The results of such requests are sent to PostgreSQL, and then presented in Grafana:

Conclusion

Using a third-party library, I implemented fast upload of an HDFS file system image to Hive, which makes it possible to analyze it using SQL, build reports in BI systems, create complex triggers in monitoring systems, etc.

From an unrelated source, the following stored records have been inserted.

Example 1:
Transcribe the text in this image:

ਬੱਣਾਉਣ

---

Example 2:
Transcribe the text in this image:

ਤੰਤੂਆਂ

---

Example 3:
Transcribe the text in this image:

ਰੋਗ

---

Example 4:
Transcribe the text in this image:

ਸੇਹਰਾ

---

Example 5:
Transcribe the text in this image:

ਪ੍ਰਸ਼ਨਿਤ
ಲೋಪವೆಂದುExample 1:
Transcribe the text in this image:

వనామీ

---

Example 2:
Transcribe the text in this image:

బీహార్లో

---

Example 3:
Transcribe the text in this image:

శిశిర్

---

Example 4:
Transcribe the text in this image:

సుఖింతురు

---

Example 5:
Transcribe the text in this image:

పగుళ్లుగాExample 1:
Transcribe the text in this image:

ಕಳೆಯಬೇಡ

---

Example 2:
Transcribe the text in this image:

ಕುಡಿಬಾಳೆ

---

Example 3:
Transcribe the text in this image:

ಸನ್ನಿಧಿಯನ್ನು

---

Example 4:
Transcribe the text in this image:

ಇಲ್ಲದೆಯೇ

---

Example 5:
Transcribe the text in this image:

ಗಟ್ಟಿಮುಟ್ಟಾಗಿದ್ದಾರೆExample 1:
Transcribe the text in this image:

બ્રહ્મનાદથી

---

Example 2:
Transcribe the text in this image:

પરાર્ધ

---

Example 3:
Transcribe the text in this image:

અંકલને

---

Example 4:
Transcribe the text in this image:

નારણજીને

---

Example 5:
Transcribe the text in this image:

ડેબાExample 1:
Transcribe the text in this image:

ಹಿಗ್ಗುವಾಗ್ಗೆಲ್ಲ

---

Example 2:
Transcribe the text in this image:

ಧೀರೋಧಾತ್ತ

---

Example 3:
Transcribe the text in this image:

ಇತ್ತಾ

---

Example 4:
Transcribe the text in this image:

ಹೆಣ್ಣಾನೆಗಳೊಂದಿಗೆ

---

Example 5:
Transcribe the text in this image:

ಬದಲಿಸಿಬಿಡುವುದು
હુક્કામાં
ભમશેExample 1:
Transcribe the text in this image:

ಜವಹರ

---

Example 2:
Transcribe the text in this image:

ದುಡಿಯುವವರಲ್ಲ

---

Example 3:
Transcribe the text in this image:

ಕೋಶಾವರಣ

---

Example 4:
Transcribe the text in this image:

This also helps maintain the optimal cluster performance, promptly respond to dangerous events (such as an explosive growth in the number of files), reasonably increase HDFS quotas for users (or, conversely, restrict their usage of HDFS space).

Besides, I hope that my experiment will save you a lot of time. It took me five weeks to find and test the solutions described in this article. With this instruction, I think it can be done in a few days.